WORK REQUEST – From the first line to the last, repeat the data below exactly.
══════════
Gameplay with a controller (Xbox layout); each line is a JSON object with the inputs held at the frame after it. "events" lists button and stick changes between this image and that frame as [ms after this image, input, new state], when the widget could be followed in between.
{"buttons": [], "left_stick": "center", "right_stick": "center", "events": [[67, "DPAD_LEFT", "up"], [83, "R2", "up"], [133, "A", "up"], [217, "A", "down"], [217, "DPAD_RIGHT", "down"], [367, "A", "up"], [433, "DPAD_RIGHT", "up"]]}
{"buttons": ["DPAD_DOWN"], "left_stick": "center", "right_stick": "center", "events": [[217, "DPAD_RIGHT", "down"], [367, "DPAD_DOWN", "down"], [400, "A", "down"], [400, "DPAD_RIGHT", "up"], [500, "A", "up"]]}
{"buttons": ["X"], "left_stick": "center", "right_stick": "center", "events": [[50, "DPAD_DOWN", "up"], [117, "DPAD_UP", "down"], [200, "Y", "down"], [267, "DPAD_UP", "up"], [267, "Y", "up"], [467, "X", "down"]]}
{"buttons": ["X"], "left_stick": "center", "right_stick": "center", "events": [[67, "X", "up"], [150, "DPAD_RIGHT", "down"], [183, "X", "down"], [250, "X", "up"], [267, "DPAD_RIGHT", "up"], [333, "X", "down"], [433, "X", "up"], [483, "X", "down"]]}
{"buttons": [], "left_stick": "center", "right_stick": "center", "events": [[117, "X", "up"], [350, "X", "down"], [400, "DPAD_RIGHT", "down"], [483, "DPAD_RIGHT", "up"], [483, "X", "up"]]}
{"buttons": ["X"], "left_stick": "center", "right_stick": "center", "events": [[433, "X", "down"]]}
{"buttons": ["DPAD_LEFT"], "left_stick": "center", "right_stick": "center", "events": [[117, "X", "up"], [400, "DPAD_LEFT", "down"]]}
══════════
COMPLETED EXERCISE –
Gameplay with a controller (Xbox layout); each line is a JSON object with the inputs held at the frame after it. "events" lists button and stick changes between this image and that frame as [ms after this image, input, new state], when the widget could be followed in between.
{"buttons": [], "left_stick": "center", "right_stick": "center", "events": [[67, "DPAD_LEFT", "up"], [83, "R2", "up"], [133, "A", "up"], [217, "A", "down"], [217, "DPAD_RIGHT", "down"], [367, "A", "up"], [433, "DPAD_RIGHT", "up"]]}
{"buttons": ["DPAD_DOWN"], "left_stick": "center", "right_stick": "center", "events": [[217, "DPAD_RIGHT", "down"], [367, "DPAD_DOWN", "down"], [400, "A", "down"], [400, "DPAD_RIGHT", "up"], [500, "A", "up"]]}
{"buttons": ["X"], "left_stick": "center", "right_stick": "center", "events": [[50, "DPAD_DOWN", "up"], [117, "DPAD_UP", "down"], [200, "Y", "down"], [267, "DPAD_UP", "up"], [267, "Y", "up"], [467, "X", "down"]]}
{"buttons": ["X"], "left_stick": "center", "right_stick": "center", "events": [[67, "X", "up"], [150, "DPAD_RIGHT", "down"], [183, "X", "down"], [250, "X", "up"], [267, "DPAD_RIGHT", "up"], [333, "X", "down"], [433, "X", "up"], [483, "X", "down"]]}
{"buttons": [], "left_stick": "center", "right_stick": "center", "events": [[117, "X", "up"], [350, "X", "down"], [400, "DPAD_RIGHT", "down"], [483, "DPAD_RIGHT", "up"], [483, "X", "up"]]}
{"buttons": ["X"], "left_stick": "center", "right_stick": "center", "events": [[433, "X", "down"]]}
{"buttons": ["DPAD_LEFT"], "left_stick": "center", "right_stick": "center", "events": [[117, "X", "up"], [400, "DPAD_LEFT", "down"]]}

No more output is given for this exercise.